After the initial replication of data from MongoDB to PostgreSQL, I ran some common queries to test the performance. I was surprised by how much slower PostgreSQL performed on queries operating in the
jsonb columns. Luckily, there is some nice indexing capability specific to
jsonb in PostgreSQL. After applying some simple indices, PostgreSQL was performing much better than the existing, indexed MongoDB datastore!
Another consideration is that MongoDB’s
ObjectID type has strange behavior when cast to strings in certain contexts, like moving MongoDB objects to PostgreSQL. It’s a good idea to centralize one function to cast all your model fields, ready for PostgreSQL persistence. This also speaks to another issue in migrating MongoDB data to PostgreSQL: MongoDB data is almost always unstructured in nooks and crannies.

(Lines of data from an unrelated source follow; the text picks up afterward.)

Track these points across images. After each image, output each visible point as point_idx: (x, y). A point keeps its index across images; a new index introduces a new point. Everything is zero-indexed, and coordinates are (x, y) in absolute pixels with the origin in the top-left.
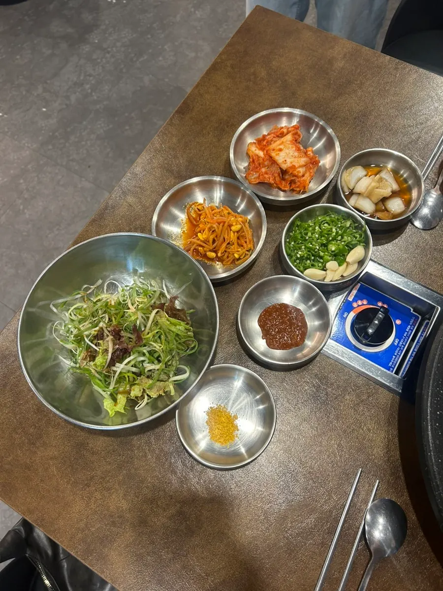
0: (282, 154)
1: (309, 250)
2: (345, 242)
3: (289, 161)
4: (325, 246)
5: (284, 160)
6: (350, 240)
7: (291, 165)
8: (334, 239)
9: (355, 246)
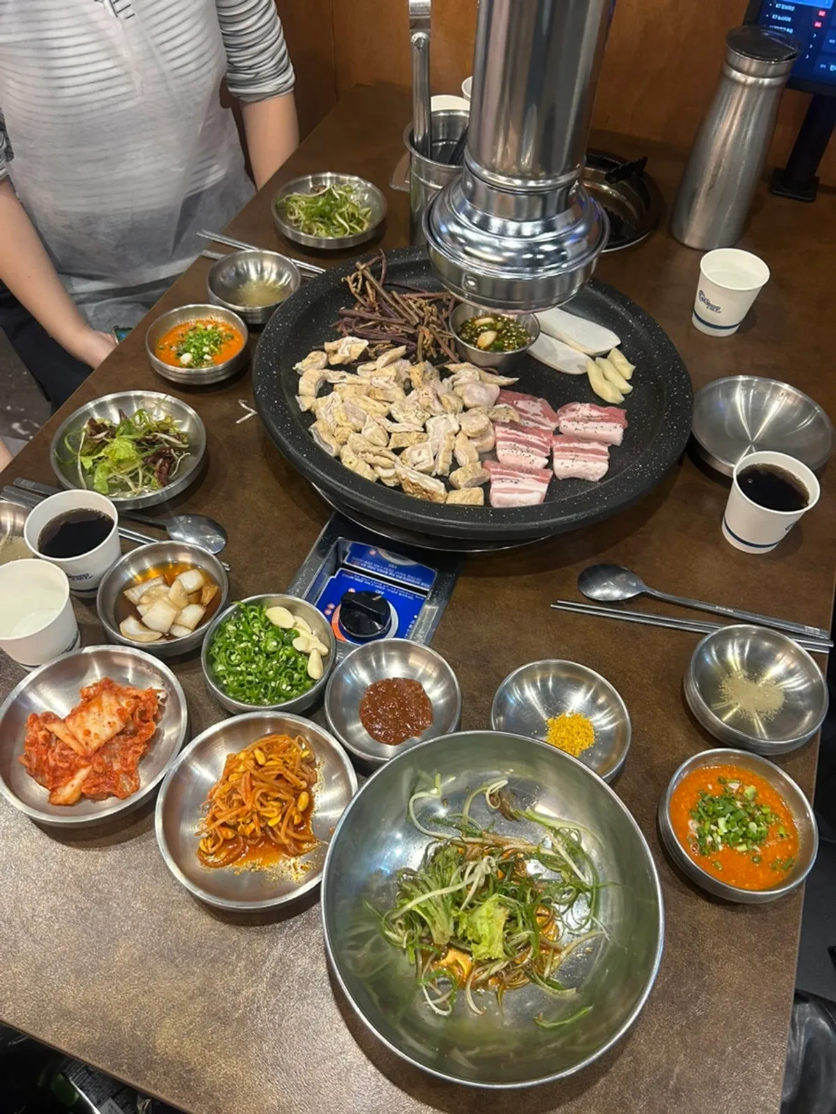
0: (94, 729)
1: (278, 674)
2: (260, 631)
3: (108, 719)
4: (269, 656)
5: (108, 726)
6: (259, 624)
7: (117, 715)
8: (257, 644)
9: (267, 619)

It’s a great benefit in the right context, but I would sanitize and normalize every value in the mapping for step #3.
I used the
uuid-ossp PostgreSQL extension to mirror MongoDB’s uuid creation for models. Just make sure to enable it (
CREATE EXTENSION IF NOT EXISTS...) and set it as the default for your column(s).
Narro hasn’t actually reached step #7. I found that there are still some things PostgreSQL can’t do.
When I built out Narro’s public API, I built in rate-limiting backed by the MongoDB datastore. The leaky-bucket model was built around the TTL index feature in MongoDB, which made the business logic clean and performant. This was actually extracted into a library,
mongo-throttle. I couldn’t find such a feature that exists in PostgreSQL (most people will recommend ‘expire-on-insert’ triggers) that can run automatically. For now, Narro’s rate-limiting still operates on the MongoDB storage.
The PostgreSQL datastore is more performant than the same MongoDB datastore. Map-reduce queries have been replaced by group-by and joins. Aggregation pipelines have been replaced by window functions and sub-selects. The old is new again.
“Wait” has almost always meant “Never.”
I keep a running list of my own feature requests for Narro, aside from those of members. One of the first things I wrote down a year or more ago was to migrate the storage to PostgreSQL. It was always in my intentions, but rarely in my heart to make the effort and devote the hours. I’m now grateful for something to push a change.